== Instructions for the task ==
All that is needed is an exact copy of the lines from the beginning of the data below through the line containing "Figure 10. ( a", minus the pictures.

== Given information ==
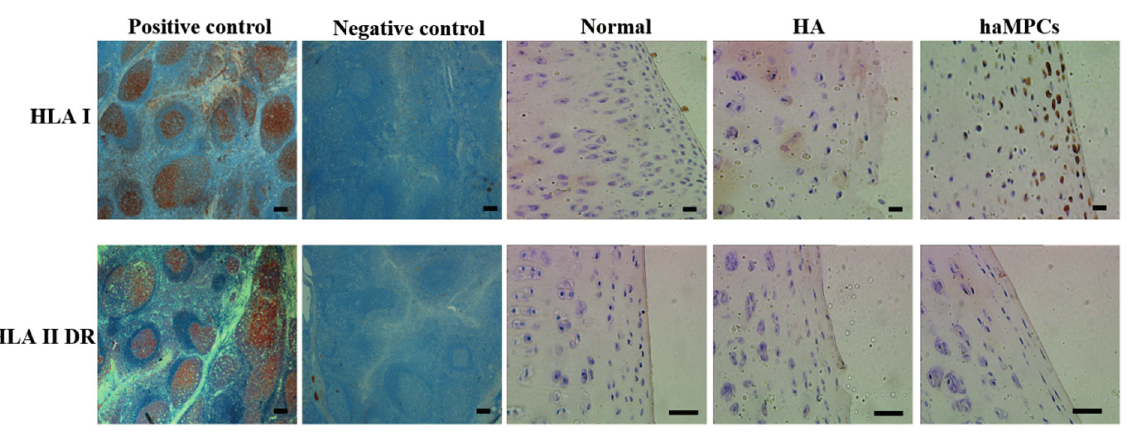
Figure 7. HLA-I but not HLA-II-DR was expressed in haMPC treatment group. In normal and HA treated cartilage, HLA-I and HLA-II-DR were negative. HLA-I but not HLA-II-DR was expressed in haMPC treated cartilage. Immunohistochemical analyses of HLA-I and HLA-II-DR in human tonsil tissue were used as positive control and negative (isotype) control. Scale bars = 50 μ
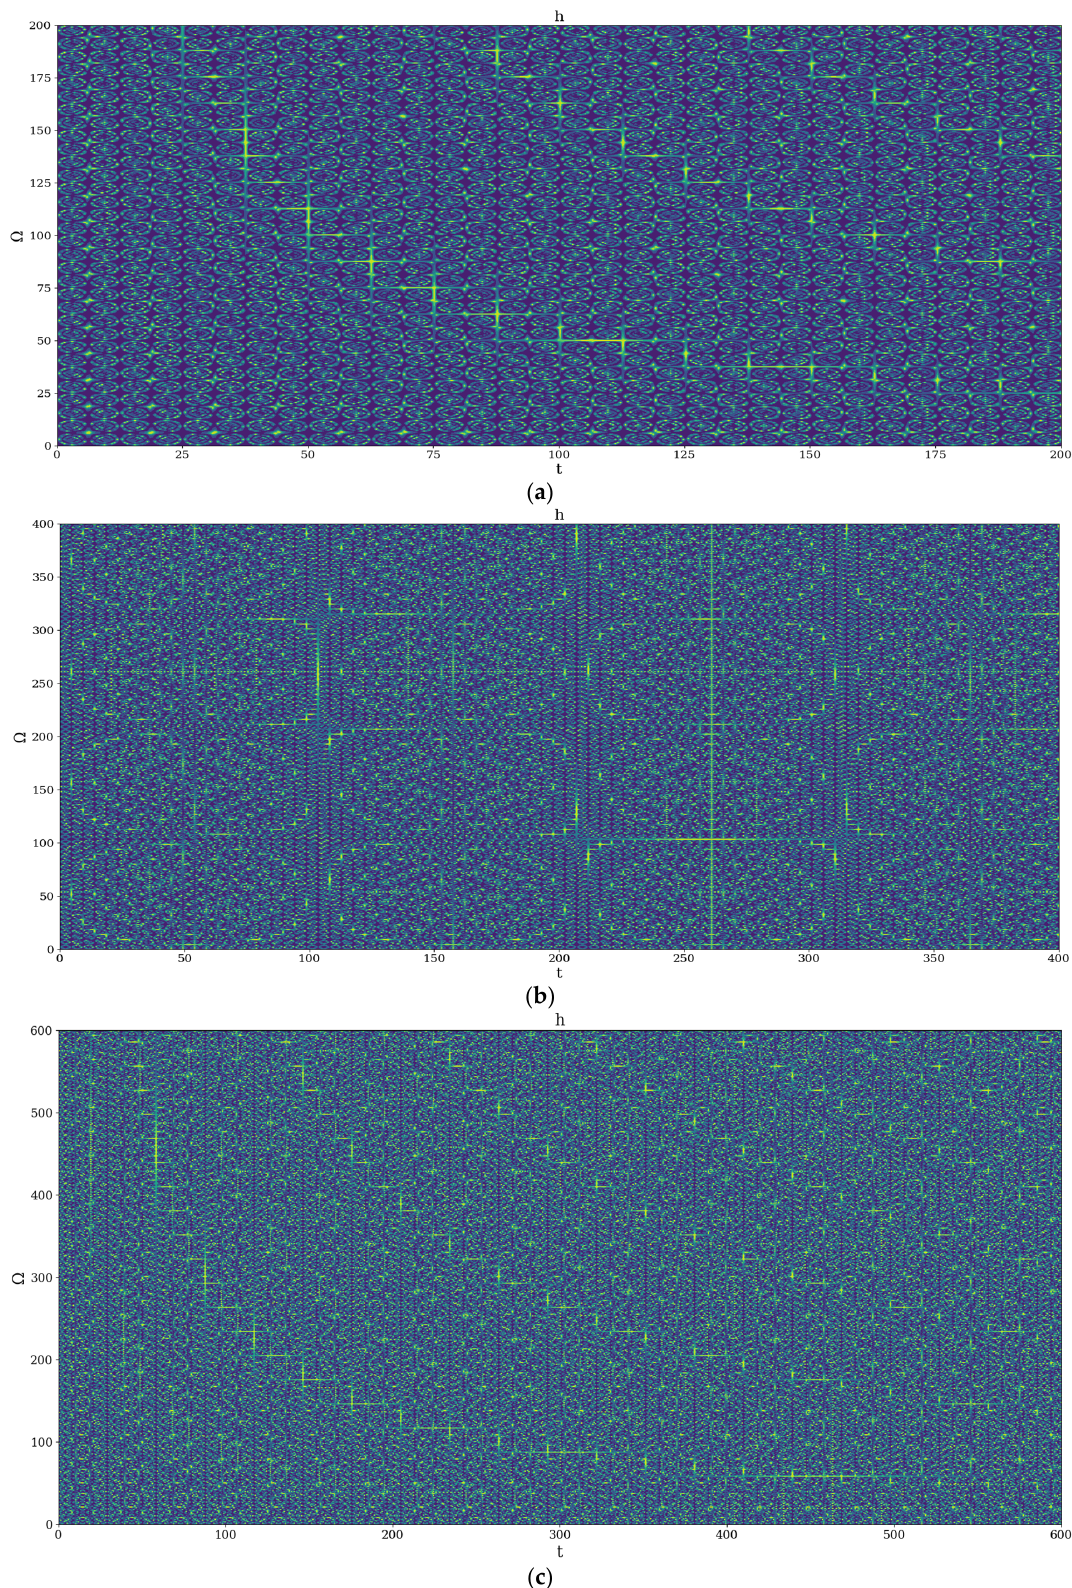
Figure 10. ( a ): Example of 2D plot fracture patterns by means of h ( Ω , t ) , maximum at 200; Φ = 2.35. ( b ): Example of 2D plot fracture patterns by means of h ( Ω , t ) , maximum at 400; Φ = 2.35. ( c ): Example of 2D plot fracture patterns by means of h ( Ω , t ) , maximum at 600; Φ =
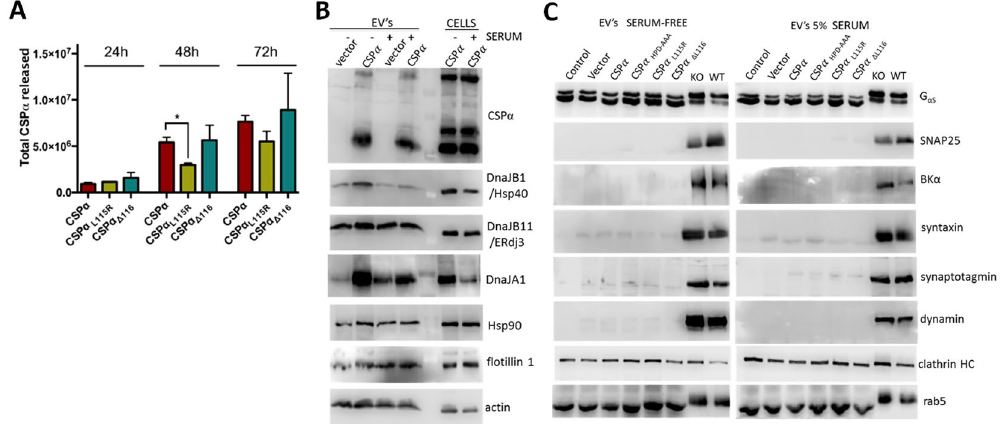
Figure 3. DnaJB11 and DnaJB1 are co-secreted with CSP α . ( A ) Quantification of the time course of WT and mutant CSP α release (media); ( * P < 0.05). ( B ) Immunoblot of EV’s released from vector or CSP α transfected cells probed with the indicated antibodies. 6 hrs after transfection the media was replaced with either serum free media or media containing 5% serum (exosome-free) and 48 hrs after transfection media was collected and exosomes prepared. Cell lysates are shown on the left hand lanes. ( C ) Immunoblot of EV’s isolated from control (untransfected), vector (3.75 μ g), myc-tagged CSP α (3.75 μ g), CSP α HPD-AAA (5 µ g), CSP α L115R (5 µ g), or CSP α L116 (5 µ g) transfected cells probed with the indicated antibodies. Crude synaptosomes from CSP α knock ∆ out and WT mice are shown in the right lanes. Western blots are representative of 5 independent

== Answer box ==
Figure 7. HLA-I but not HLA-II-DR was expressed in haMPC treatment group. In normal and HA treated cartilage, HLA-I and HLA-II-DR were negative. HLA-I but not HLA-II-DR was expressed in haMPC treated cartilage. Immunohistochemical analyses of HLA-I and HLA-II-DR in human tonsil tissue were used as positive control and negative (isotype) control. Scale bars = 50 μ
Figure 10. ( a ): Example of 2D plot fracture patterns by means of h ( Ω , t ) , maximum at 200; Φ = 2.35. ( b ): Example of 2D plot fracture patterns by means of h ( Ω , t ) , maximum at 400; Φ = 2.35. ( c ): Example of 2D plot fracture patterns by means of h ( Ω , t ) , maximum at 600; Φ =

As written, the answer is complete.